Firstly, is it common for diamond blastp to take this long? The queries consist of 3.6 million amino acid sequences ranging from 20 to 13813 in length (average 212), against a database of about 35 million sequences.

Would it be appropriate to split the query fasta file and run Diamond Blastp separately in distinct jobs? Could this make the Diamond blastp finish earlier?

I appreciate any insights or recommendations you may have.

Thank you sincerely.

DIAMOND • 446 views

ADD COMMENT • link 6 months ago by kmat • 0

score 0 · Answer 1 · 2024-05-22

There are several pieces of information we are missing here. Did you specify that all 96 threads be used? If so, are all of them being used when you look at the system load? What type of disk do you have: a regular hard disk or a solid state disk? Is it internal or external?

The last two questions are about the speed of reading and writing, which may be a limiting factor here. If you have a solid state disk and let's say only half the threads are engaged, splitting your sequence in two might speed things up. I caution you against trying to split into too many parts. Even with the fastest disk, especially if doing 5+ operations of both type simultaneously, the speed of reading and writing will become a choking point.

It also matters whether you are writing full alignments or just scores in tabular format, the latter being much faster. It also matters how many top scores are being recorded - it takes longer to calculate and write 500 alignments or 500 tabular scores than only 5 of them.
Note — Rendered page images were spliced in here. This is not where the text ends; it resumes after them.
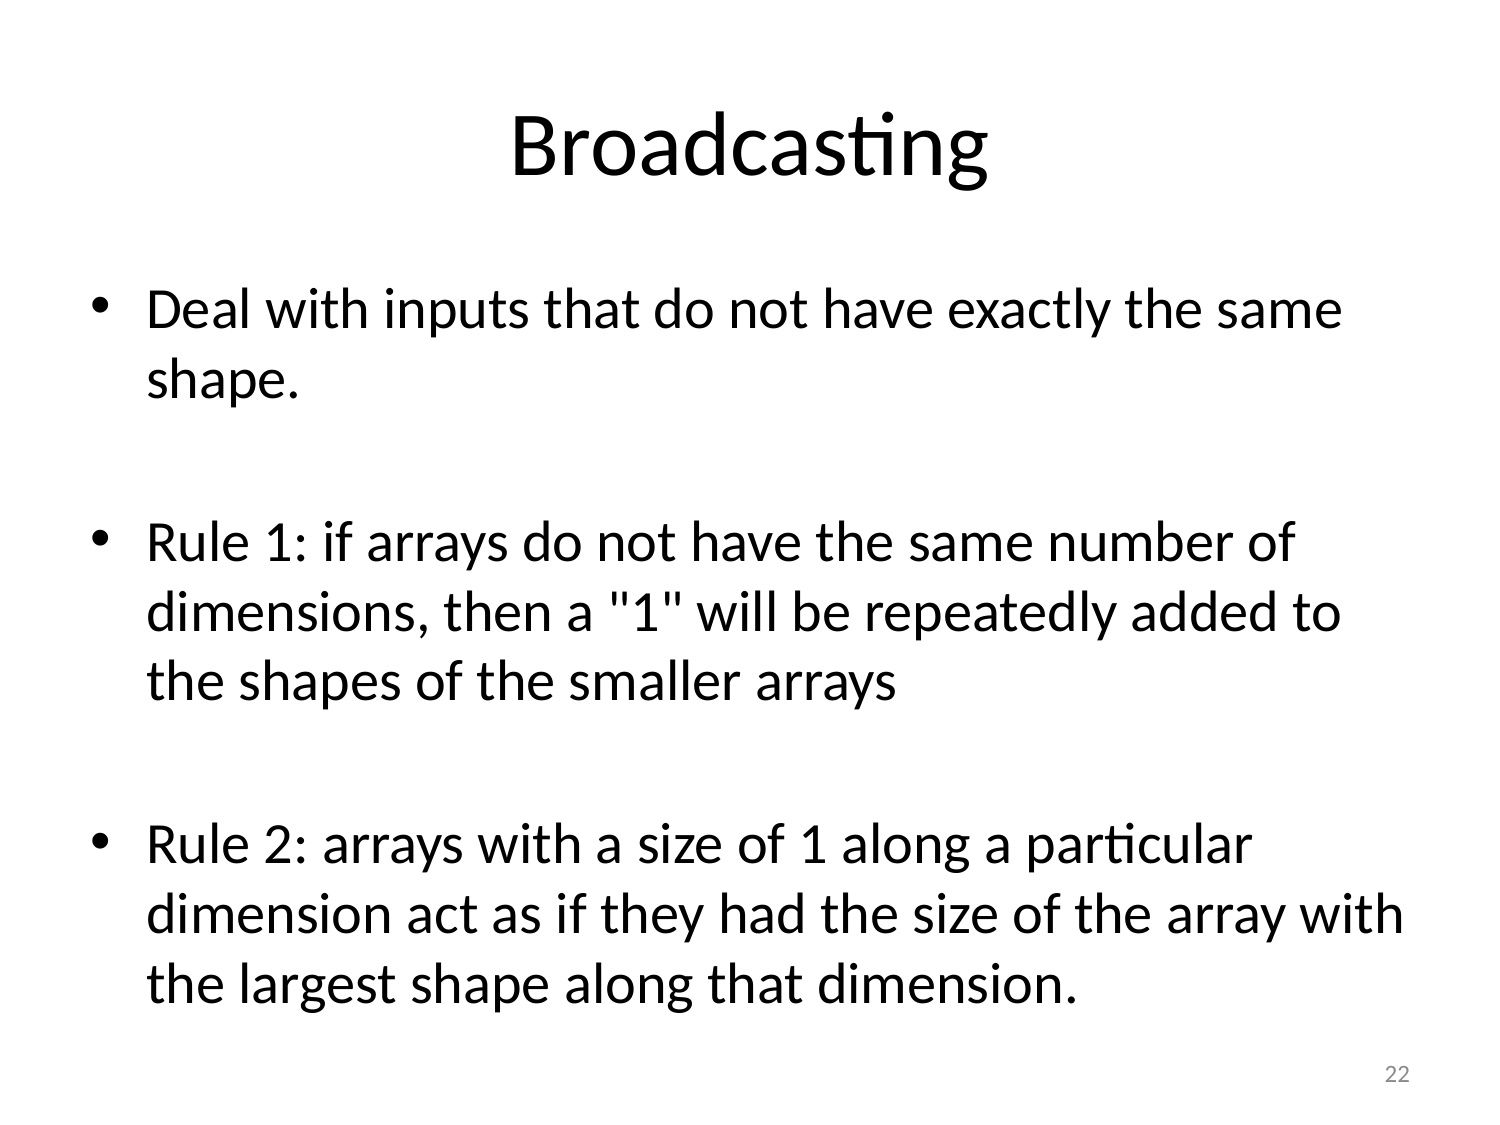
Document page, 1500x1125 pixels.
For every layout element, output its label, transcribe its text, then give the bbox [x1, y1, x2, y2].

list Deal with inputs that do not have exactly the same shape. Rule 1: if arrays do not have the same number of dimensions, then a "1" will be repeatedly added to the shapes of the smaller arrays Rule 2: arrays with a size of 1 along a particular dimension act as if they had the size of the array with the largest shape along that dimension. [75, 262, 1425, 1075]
slide_number 22 [1074, 1042, 1425, 1103]
title Broadcasting [75, 45, 1425, 233]
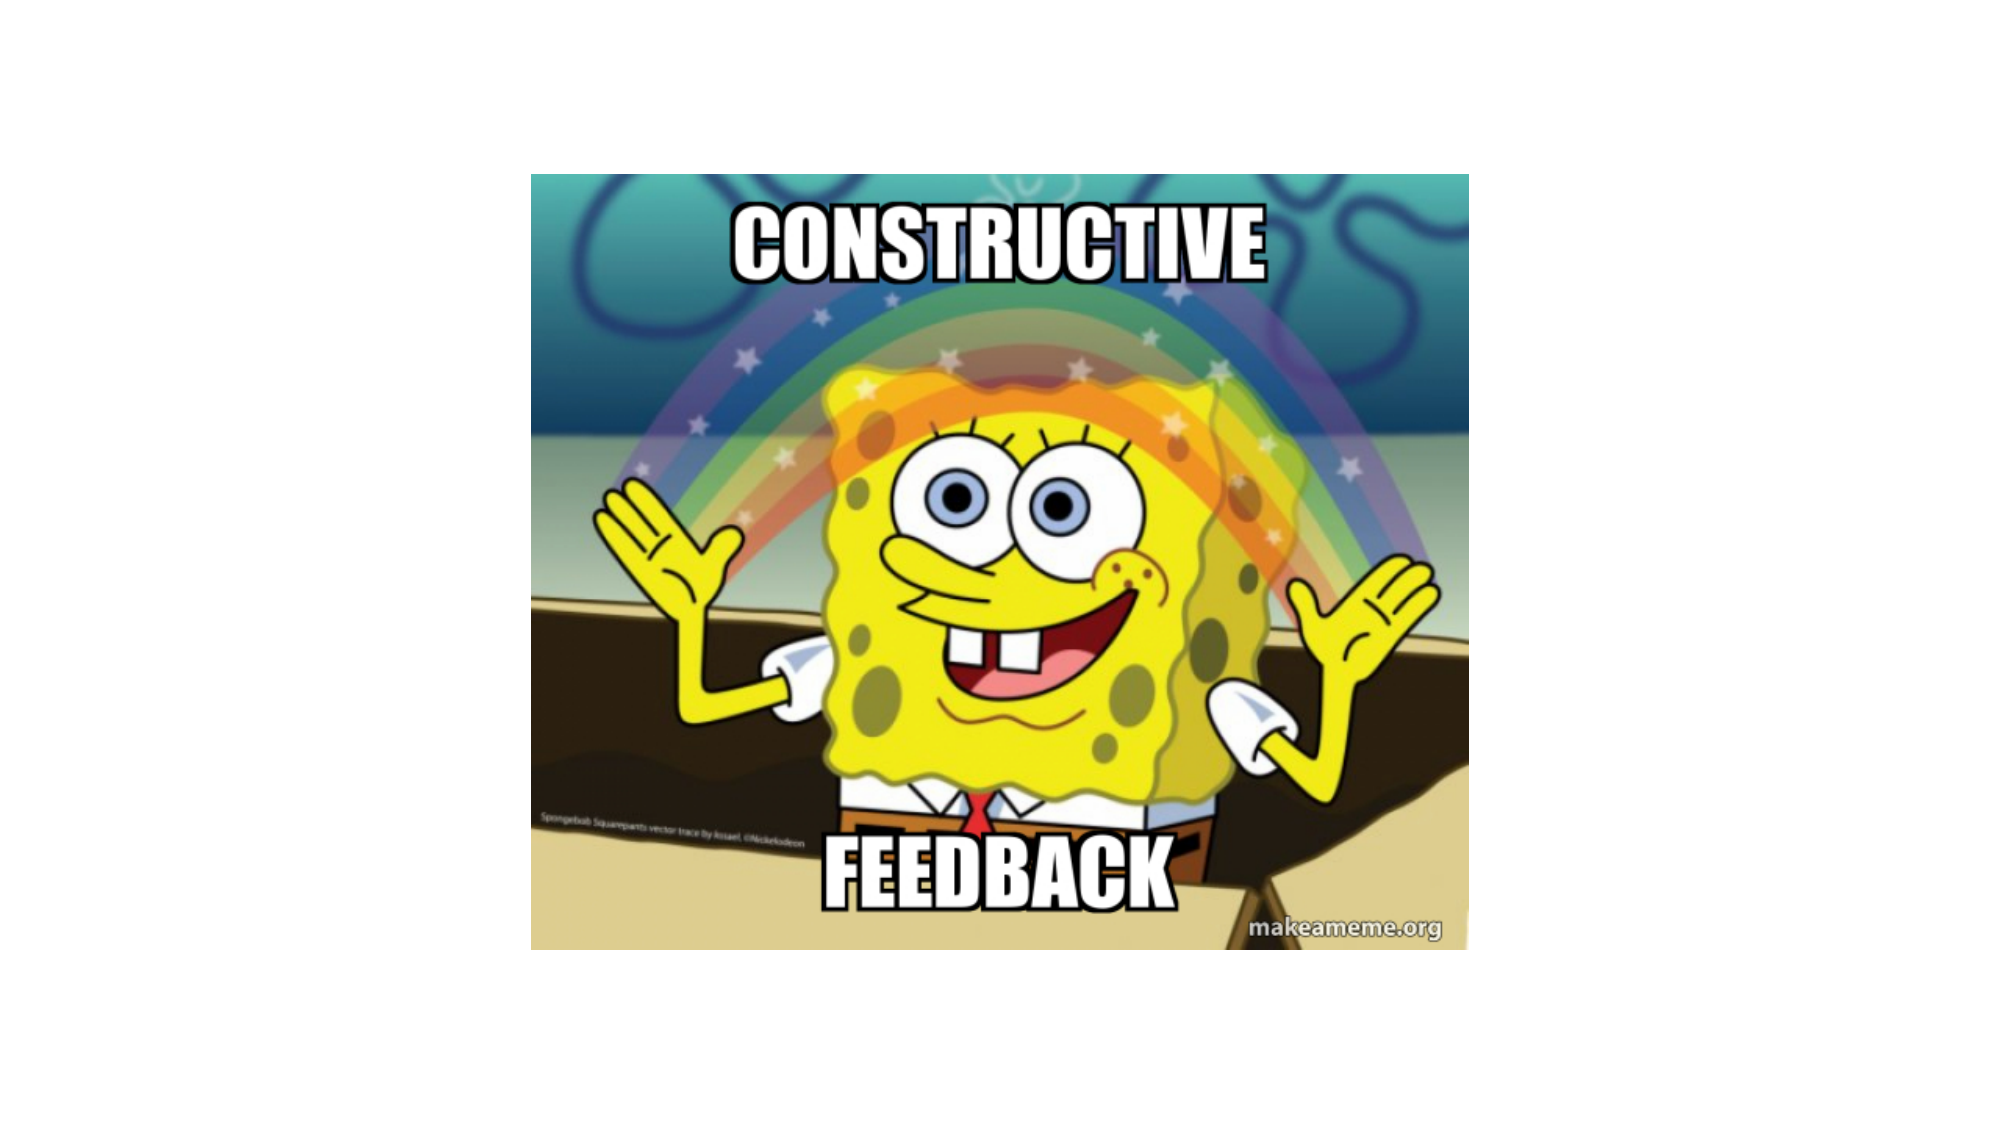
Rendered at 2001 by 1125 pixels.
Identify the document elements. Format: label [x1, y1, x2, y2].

picture [530, 174, 1470, 951]
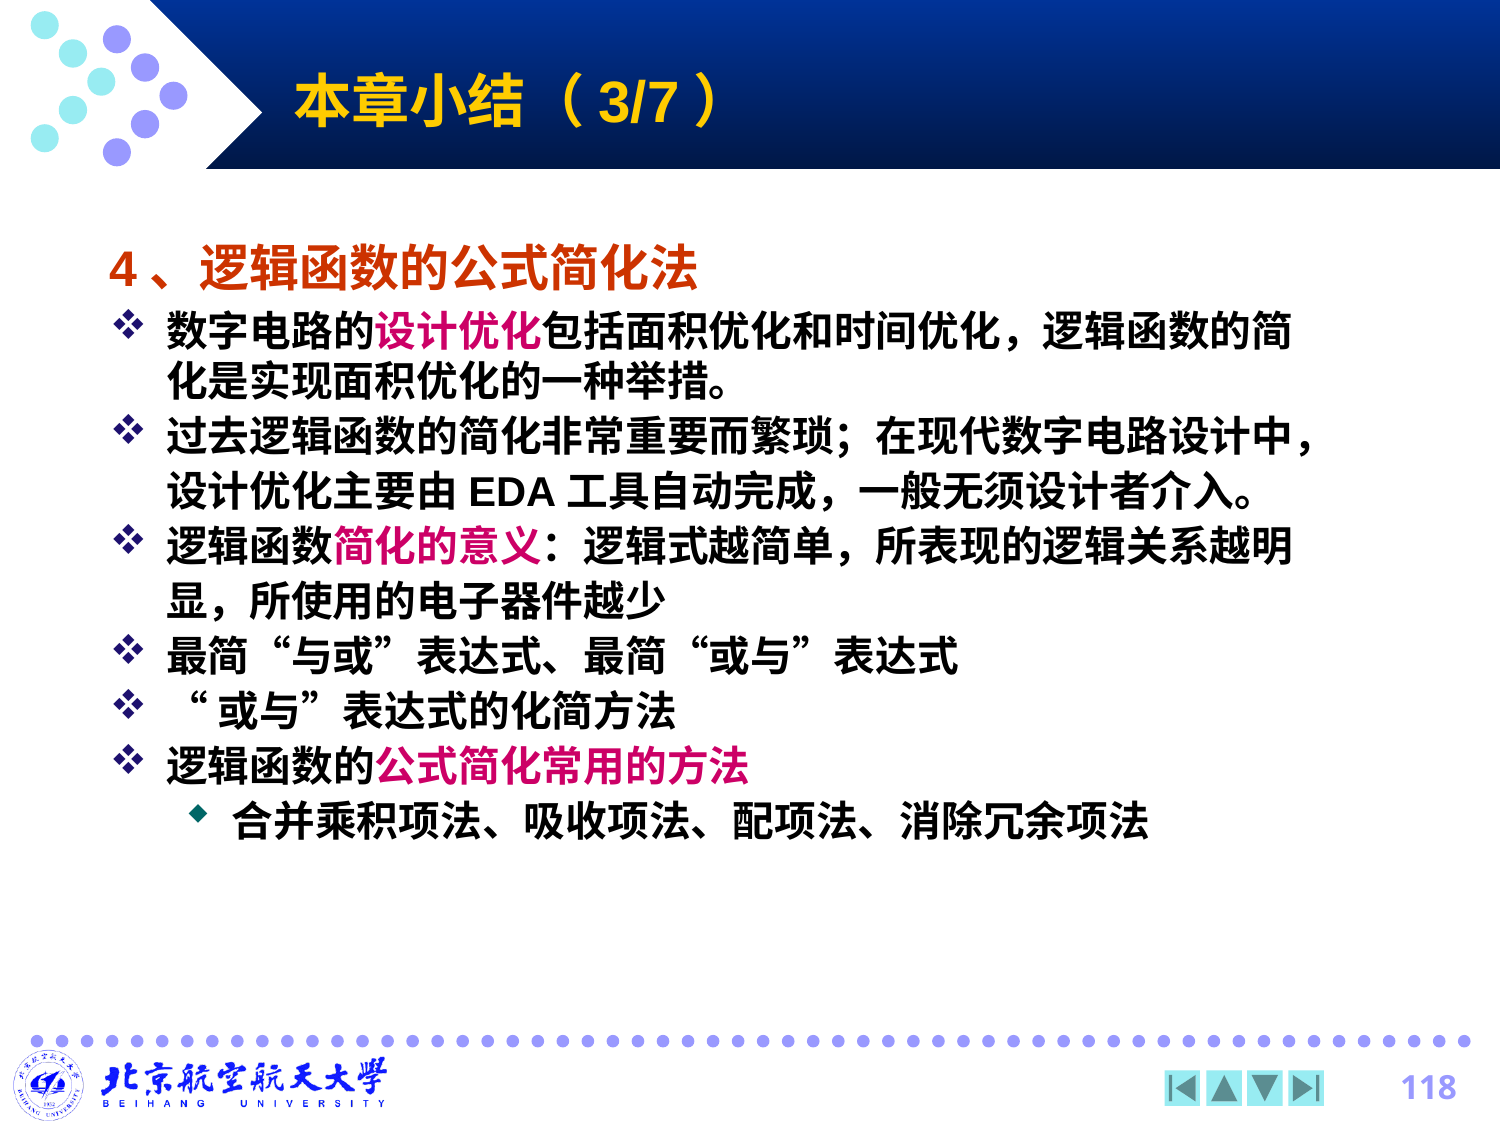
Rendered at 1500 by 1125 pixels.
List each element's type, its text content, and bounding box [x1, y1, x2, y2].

slide_number 118 [1328, 1058, 1473, 1109]
picture [13, 1047, 387, 1125]
title 本章小结（3/7） [278, 43, 1500, 155]
list 4、逻辑函数的公式简化法 数字电路的设计优化包括面积优化和时间优化，逻辑函数的简化是实现面积优化的一种举措。 过去逻辑函数的简化非常重要而繁琐；在现代数字电路设计中，设计优化主要由EDA工具自动完成，一般无须设计者介入。 逻辑函数简化的意义：逻辑式越简单，所表现的逻辑关系越明显，所使用的电子器件越少 最简“与或”表达式、最简“或与”表达式 “或与”表达式的化简方法 逻辑函数的公式简化常用的方法 合并乘积项法、吸收项法、配项法、消除冗余项法 [94, 223, 1345, 908]
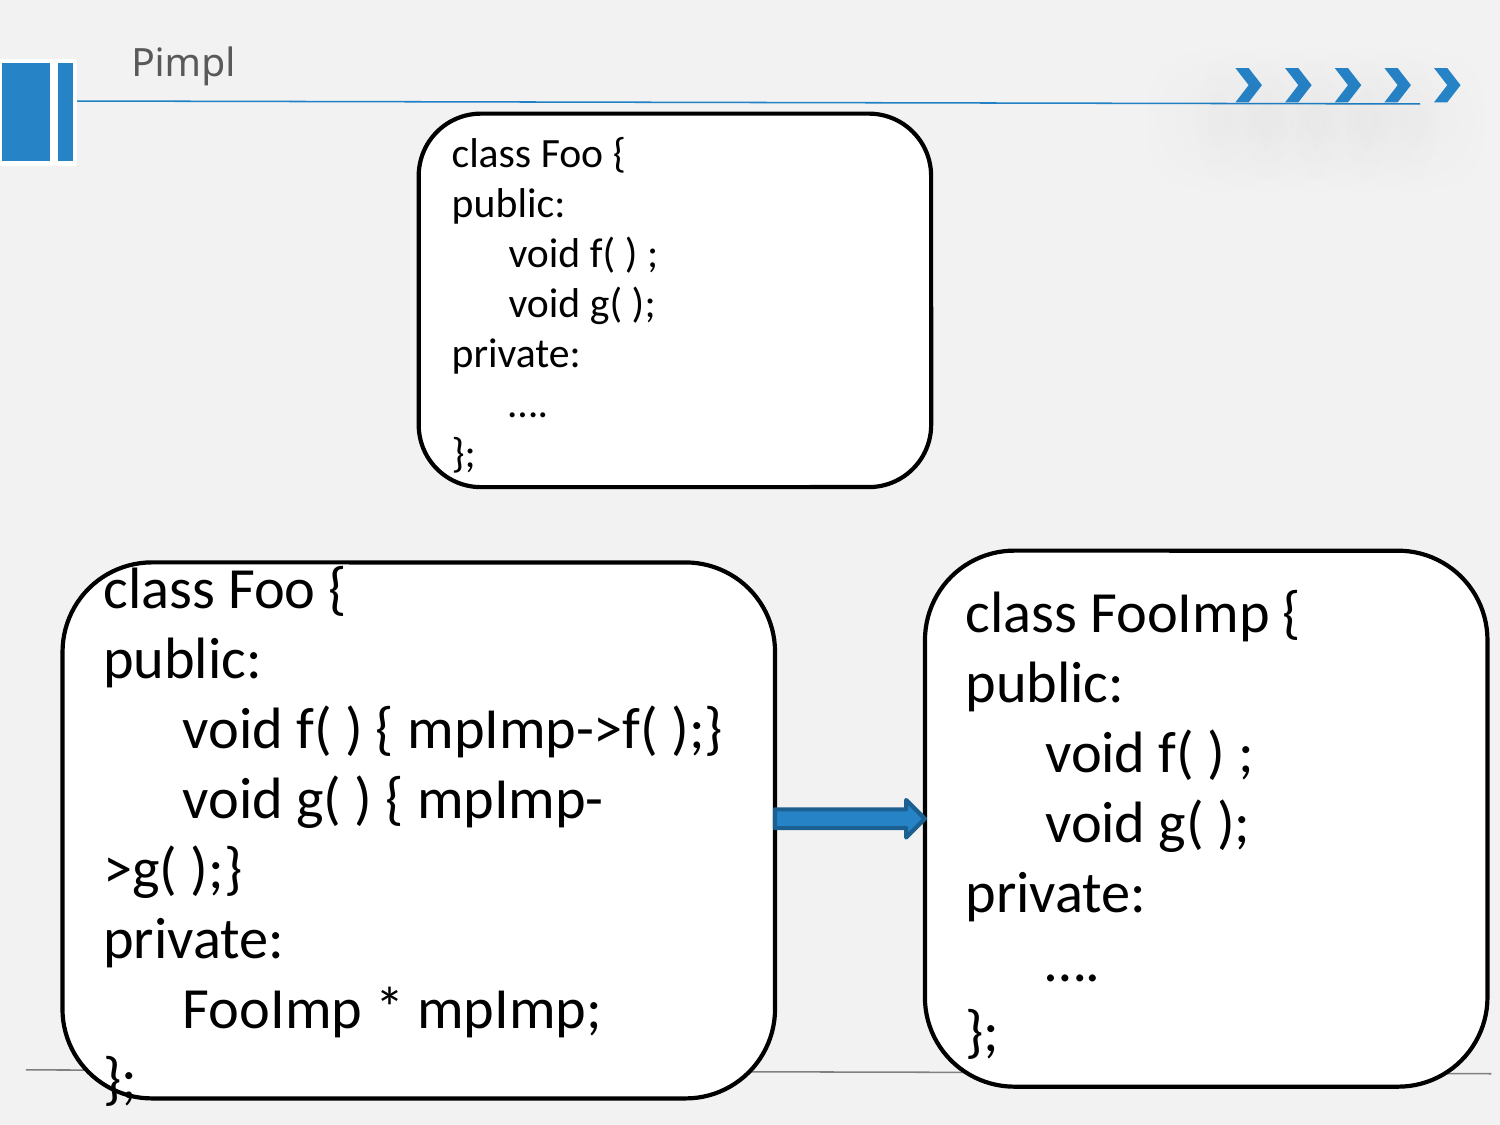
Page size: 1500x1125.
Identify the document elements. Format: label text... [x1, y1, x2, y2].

Here is something you should keep in mind. Let's say that an average search time is 1 second per query. A sequence that is 20 residues long might take less, but a sequence >10,000 residues will take much longer. Under that assumption it would take you 1000 hours to do this search, which means that your search will conclude at the end of June. Even if it takes only half a second per sequence, it will still take another two weeks.

Several suggestions: 1) create a non-redundant database of your queries at 90% identity, which might cut the size in almost half; 2) do the same for your target database; 3) get an access to a cluster where you can run this search on multiple nodes, in which case you can split your sequence into 10 parts because they will be using different threads and different disks; 4) ask that only a minimal informative number of scores/alignments be displayed in the output (if you are interested only in the top 5 hits, then ask only for top 5 to be displayed).

If you can't do any of the above, I suggest you find something else to occupy your attention for the next month or so.